I'm hoping someone can offer me some advice. I am setting up a home theater in my basement and have a Optoma projector, Yamaha receiver and Sony blu ray player. I have the cable and blu ray running into the receiver via HDMI cables and then HDMI out to the projector. When I watch TV, the picture looks great, but when I play the blu ray player, the picture is bad, it looks very spotty.

I've tried plugging the blue ray player directly into the projector and the picture is good. I've also tried switching the plugs on the back of the receiver and it didn't help. So, I know the projetor is good and the blue ray player is good and the HDMI cable I am using is ok, and the receiver works fine if I am watching TV, so what can the problem be?

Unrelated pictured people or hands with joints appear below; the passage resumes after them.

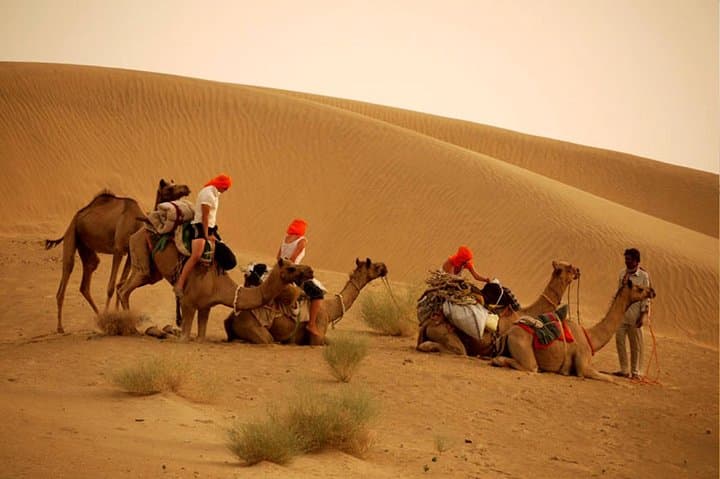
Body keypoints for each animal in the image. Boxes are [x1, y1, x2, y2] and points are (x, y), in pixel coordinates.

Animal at [45, 180, 190, 333]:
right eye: (169, 188)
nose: (186, 188)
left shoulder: (129, 255)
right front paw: (112, 318)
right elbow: (111, 286)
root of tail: (75, 218)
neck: (138, 223)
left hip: (86, 248)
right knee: (67, 270)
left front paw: (117, 315)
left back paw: (99, 317)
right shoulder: (119, 249)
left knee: (87, 278)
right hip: (71, 234)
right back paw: (61, 327)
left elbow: (119, 283)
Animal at [117, 231, 314, 340]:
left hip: (152, 271)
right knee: (124, 290)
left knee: (123, 287)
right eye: (290, 268)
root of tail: (138, 231)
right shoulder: (188, 303)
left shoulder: (206, 306)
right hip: (140, 251)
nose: (310, 270)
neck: (218, 285)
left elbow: (201, 337)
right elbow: (185, 337)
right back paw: (131, 329)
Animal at [224, 258, 388, 346]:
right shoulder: (317, 337)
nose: (385, 267)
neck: (329, 309)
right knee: (265, 339)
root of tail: (232, 317)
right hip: (255, 329)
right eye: (375, 266)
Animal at [491, 279, 656, 381]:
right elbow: (609, 378)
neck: (590, 337)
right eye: (640, 288)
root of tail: (508, 333)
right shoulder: (582, 366)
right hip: (524, 347)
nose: (652, 291)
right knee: (530, 367)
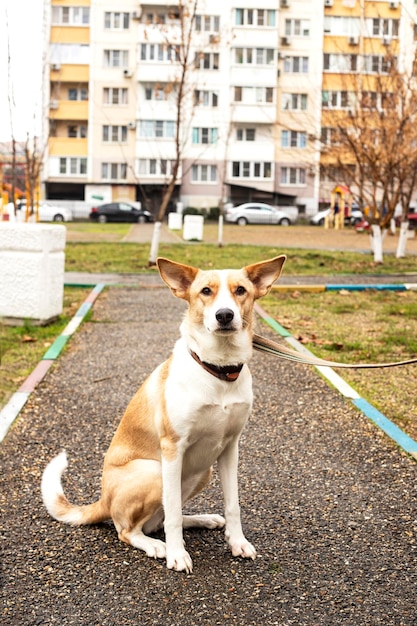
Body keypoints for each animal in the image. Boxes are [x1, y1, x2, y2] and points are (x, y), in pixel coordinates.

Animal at [40, 254, 284, 572]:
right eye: (206, 291)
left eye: (240, 290)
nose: (225, 315)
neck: (218, 370)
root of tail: (103, 500)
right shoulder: (172, 448)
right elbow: (172, 515)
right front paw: (177, 554)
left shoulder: (231, 447)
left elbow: (232, 504)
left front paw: (238, 542)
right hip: (154, 471)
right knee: (129, 529)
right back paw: (157, 546)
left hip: (203, 471)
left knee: (160, 519)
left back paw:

Any help would be much appreciated.

Thanks!


----------



## Anthony (Oct 5, 2006)

It sounds like something is outputing or expecting a different resolution than the rest.

What is the BluRay player set to output? If there is a mismatch, that could cause some problems. The receiver may not be expecting (or does not support) the full 1080p signal and is trying to do some processing on it, which is causing your problem.

What are your model numbers and someone here may be able to give you more detailed information.

Oh and welcome to the Shack! :wave:


----------



## BKLIERZ (May 22, 2010)

Thanks so much for the help! 

The receiver is a Yamaha HTR-6160 and the blu-ray player is a Sony BDP-S360.

Thanks,
Brian


----------



## BKLIERZ (May 22, 2010)

I got it. I changed the settings on the blu ray player to 1080i and that seemed to work. Thanks!


----------



## Anthony (Oct 5, 2006)

Check the manual of your receiver. If it can support 1080p, then one of two things is wrong:

1) There is a menu setting that was locked into 1080i that you need to change 
OR
2) You are using an older HDMI cable and not a 1.3a or later. From my understanding, this should not make a difference for short runs, but according to the spec, 1.3 (or 1.3a) is required for 1080p.

From the sound of things, it seems that the receiver does not support 1080p, but it's worth a look.

Glad you got it fixed.


----------



## lsiberian (Mar 24, 2009)

Anthony said:


> Check the manual of your receiver. If it can support 1080p, then one of two things is wrong:
> 
> 1) There is a menu setting that was locked into 1080i that you need to change
> OR
> ...


As far as I know all hdmi receivers pass 1080p. The problem was his projector doesn't accept it. :T


----------



## Anthony (Oct 5, 2006)

Oh, he said he plugged the BDP directly to the projector and it worked, so I assumed that was at full resolution.

So what's the difference in the HDMI spec if the older cables will still pass the full resolution through? Is it just for the 7.x audio, or does it only matter for longer cable lengths?


----------



## selden (Nov 15, 2009)

Certified category 1 cables (aka standard speed) are good for signals up to 1080i/60. They might or might not work with higher resolutions.

Certified category 2 cables (aka high speed) are good for signals up to 1080p/60, 3D and deep color

Cat 1 or cat 2 cables are available with or without ethernet, which is new for HDMI v1.4.


----------